» **Records shown**
▬▬▬

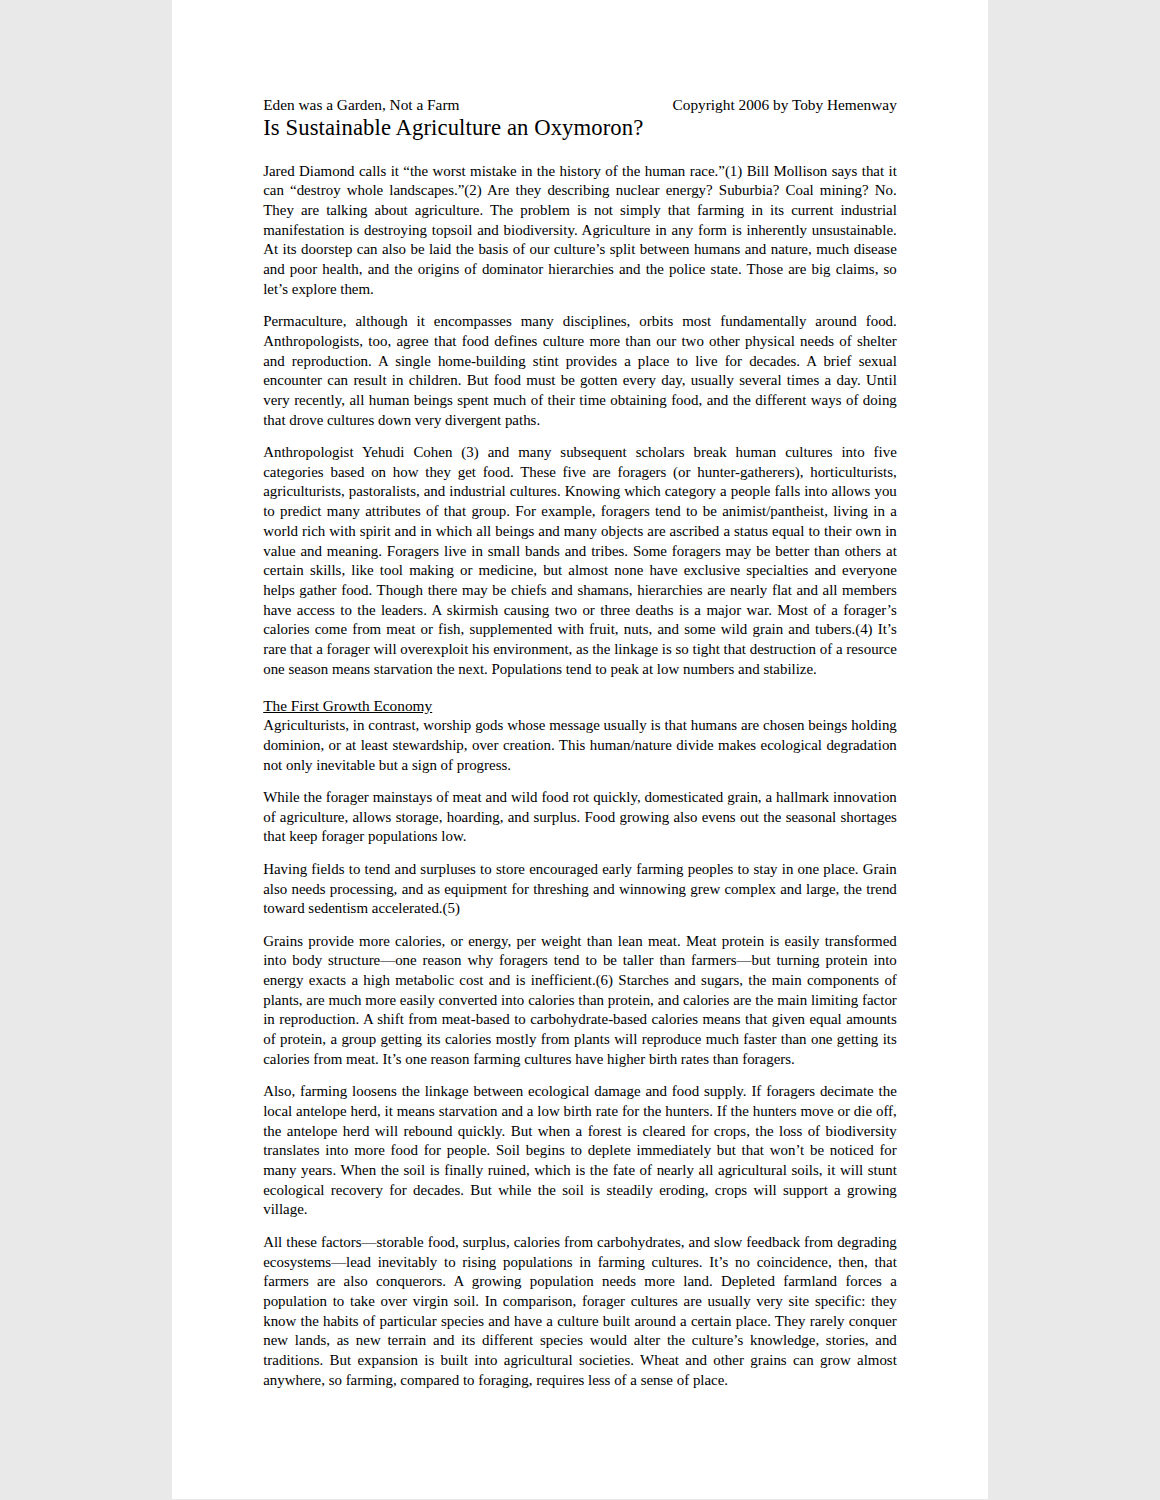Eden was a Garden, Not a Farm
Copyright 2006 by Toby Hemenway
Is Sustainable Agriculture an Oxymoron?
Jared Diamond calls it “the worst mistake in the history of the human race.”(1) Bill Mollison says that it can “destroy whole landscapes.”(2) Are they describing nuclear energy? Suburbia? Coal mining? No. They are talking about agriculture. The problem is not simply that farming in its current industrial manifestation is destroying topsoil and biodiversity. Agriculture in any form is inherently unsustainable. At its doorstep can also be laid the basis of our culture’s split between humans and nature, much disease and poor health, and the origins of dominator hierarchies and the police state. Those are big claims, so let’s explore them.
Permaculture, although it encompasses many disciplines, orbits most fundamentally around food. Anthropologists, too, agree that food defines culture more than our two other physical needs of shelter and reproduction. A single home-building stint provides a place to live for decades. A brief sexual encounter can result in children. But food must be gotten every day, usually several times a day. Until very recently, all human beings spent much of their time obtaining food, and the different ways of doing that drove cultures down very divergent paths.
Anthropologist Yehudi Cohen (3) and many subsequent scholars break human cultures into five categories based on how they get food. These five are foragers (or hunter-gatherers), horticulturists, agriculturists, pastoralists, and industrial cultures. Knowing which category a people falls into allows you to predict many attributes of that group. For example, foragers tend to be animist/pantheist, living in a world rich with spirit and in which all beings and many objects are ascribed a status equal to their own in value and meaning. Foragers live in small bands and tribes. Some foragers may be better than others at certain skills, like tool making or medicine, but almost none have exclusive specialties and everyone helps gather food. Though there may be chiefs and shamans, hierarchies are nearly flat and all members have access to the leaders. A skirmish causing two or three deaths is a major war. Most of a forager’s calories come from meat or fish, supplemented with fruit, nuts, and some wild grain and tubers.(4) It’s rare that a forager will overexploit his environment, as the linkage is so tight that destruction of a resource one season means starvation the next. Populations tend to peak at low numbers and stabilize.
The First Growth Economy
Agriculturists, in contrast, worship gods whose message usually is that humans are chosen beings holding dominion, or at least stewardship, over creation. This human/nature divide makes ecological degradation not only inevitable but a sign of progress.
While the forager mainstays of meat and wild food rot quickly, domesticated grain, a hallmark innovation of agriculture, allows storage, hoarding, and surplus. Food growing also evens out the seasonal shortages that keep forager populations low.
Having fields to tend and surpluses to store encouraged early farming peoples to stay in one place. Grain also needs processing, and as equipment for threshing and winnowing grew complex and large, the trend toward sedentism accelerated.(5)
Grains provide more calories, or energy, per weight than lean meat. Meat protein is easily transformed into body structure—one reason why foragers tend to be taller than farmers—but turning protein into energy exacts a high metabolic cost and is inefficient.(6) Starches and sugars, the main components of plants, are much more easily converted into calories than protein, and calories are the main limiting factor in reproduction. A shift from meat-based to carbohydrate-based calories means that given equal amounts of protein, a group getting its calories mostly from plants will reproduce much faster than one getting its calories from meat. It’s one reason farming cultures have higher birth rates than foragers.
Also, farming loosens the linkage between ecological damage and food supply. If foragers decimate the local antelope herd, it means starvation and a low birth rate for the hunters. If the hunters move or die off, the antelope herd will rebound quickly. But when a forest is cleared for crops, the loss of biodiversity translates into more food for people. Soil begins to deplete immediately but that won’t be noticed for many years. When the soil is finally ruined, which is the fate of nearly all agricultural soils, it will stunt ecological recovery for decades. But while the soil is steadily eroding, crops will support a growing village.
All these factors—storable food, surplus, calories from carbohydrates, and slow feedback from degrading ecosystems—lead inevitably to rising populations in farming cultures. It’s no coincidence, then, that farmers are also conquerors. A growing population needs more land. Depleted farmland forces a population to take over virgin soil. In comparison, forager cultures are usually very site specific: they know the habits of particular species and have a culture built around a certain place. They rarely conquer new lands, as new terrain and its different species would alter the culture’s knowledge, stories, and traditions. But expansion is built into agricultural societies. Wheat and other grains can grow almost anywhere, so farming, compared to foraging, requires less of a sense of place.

▬▬▬

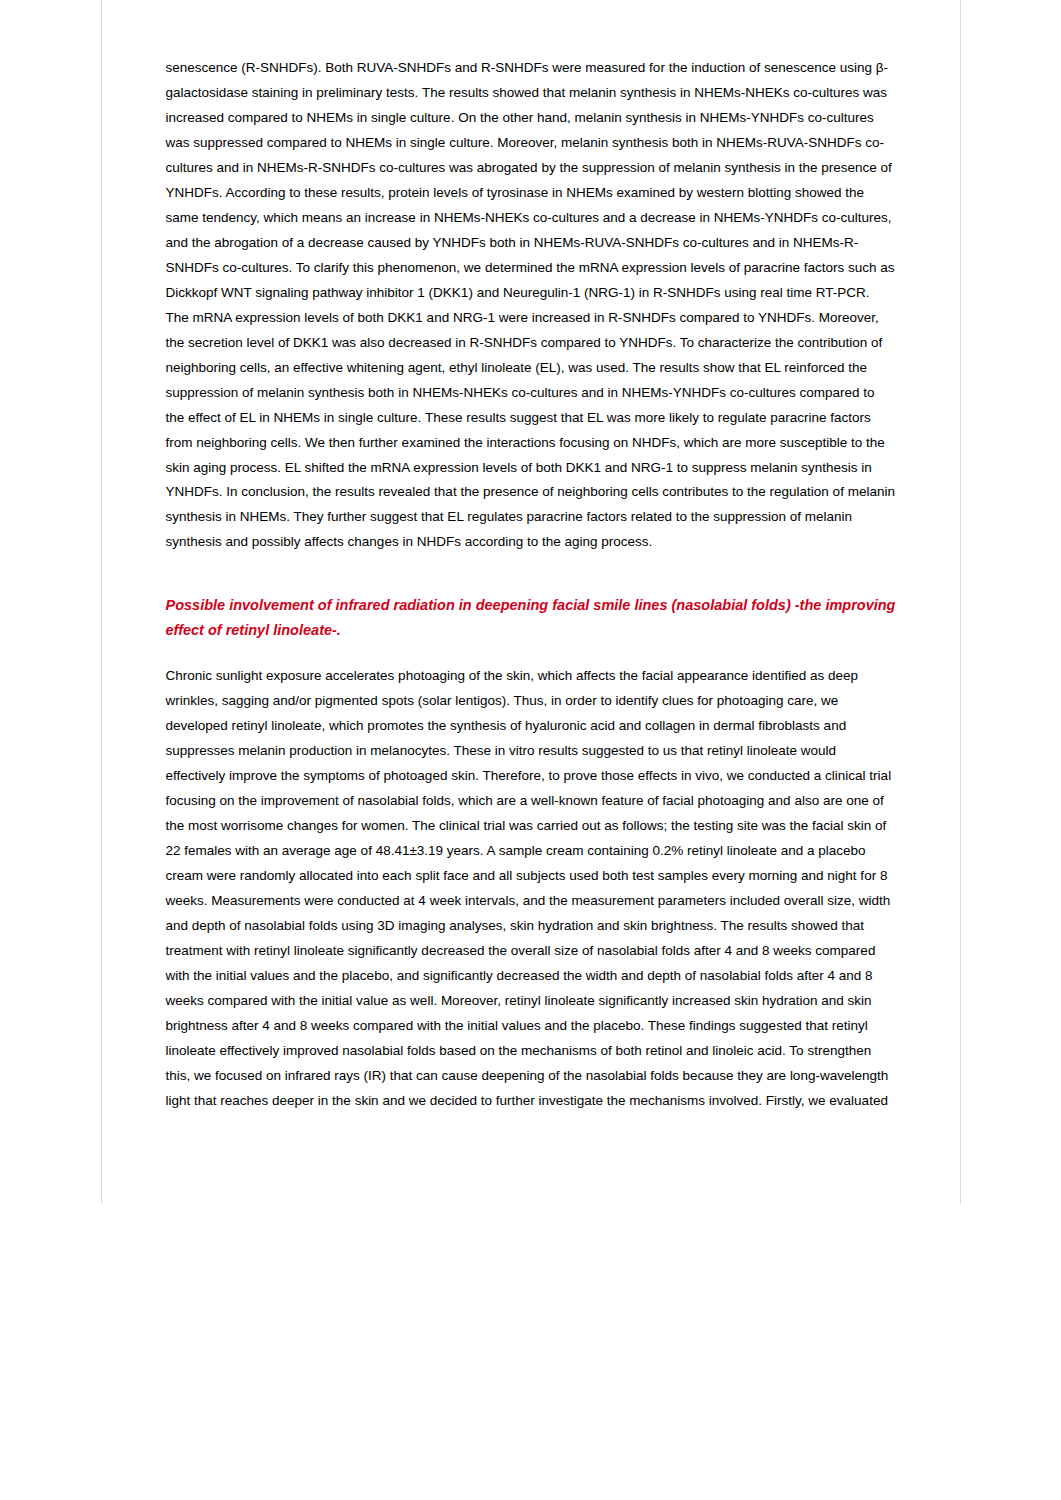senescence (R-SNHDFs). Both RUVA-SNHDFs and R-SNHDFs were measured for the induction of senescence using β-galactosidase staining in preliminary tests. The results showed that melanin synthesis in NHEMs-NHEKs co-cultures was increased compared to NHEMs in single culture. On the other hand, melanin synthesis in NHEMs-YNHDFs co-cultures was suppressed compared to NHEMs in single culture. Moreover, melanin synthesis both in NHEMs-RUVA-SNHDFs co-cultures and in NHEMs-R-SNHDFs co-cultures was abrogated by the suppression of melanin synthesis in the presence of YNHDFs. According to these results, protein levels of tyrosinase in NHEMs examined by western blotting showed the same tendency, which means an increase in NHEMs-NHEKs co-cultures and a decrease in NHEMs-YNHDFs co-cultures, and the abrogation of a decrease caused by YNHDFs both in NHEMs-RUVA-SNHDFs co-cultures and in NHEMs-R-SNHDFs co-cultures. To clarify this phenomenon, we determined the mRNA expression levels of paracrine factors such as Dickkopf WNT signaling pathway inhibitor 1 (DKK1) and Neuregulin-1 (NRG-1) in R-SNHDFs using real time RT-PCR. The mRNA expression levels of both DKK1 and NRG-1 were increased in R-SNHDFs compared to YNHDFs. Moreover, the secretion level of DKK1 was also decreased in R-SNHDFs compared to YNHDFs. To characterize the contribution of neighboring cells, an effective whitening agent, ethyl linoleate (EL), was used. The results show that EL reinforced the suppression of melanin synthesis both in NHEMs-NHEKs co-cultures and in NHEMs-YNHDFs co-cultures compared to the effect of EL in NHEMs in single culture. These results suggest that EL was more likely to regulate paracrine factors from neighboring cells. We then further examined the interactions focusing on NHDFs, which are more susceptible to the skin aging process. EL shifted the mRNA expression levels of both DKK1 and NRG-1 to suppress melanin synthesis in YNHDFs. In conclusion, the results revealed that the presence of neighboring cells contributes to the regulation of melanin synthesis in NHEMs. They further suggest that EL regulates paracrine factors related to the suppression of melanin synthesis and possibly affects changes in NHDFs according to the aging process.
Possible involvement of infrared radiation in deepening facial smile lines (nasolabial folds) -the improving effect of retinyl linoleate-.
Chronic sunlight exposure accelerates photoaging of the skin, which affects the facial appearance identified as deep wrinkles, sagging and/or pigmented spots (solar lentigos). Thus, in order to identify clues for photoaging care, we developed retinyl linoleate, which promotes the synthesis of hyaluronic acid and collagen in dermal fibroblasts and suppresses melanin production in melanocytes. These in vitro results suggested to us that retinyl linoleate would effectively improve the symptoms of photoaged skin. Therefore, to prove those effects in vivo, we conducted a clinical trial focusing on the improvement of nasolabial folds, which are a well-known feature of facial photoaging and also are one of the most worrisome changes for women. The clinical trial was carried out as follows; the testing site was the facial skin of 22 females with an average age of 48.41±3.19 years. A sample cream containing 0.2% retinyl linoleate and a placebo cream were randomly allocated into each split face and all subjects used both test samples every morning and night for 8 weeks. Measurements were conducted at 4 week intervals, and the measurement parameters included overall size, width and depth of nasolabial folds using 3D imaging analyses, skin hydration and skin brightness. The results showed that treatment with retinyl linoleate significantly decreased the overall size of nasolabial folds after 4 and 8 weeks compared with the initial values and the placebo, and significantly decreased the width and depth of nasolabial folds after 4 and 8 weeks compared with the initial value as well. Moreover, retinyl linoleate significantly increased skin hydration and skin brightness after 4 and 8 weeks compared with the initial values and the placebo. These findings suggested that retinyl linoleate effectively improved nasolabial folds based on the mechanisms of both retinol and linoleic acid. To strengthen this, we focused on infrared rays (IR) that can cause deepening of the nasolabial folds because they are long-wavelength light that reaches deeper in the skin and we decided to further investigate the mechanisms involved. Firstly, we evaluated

▬▬▬

» **What is expected**
Reproduce verbatim the lines above, from the line with "Also, farming loosens" through the line with "All these factors—storable".

» **Response for this exercise**
Also, farming loosens the linkage between ecological damage and food supply. If foragers decimate the local antelope herd, it means starvation and a low birth rate for the hunters. If the hunters move or die off, the antelope herd will rebound quickly. But when a forest is cleared for crops, the loss of biodiversity translates into more food for people. Soil begins to deplete immediately but that won’t be noticed for many years. When the soil is finally ruined, which is the fate of nearly all agricultural soils, it will stunt ecological recovery for decades. But while the soil is steadily eroding, crops will support a growing village.
All these factors—storable food, surplus, calories from carbohydrates, and slow feedback from degrading ecosystems—lead inevitably to rising populations in farming cultures. It’s no coincidence, then, that farmers are also conquerors. A growing population needs more land. Depleted farmland forces a population to take over virgin soil. In comparison, forager cultures are usually very site specific: they know the habits of particular species and have a culture built around a certain place. They rarely conquer new lands, as new terrain and its different species would alter the culture’s knowledge, stories, and traditions. But expansion is built into agricultural societies. Wheat and other grains can grow almost anywhere, so farming, compared to foraging, requires less of a sense of place.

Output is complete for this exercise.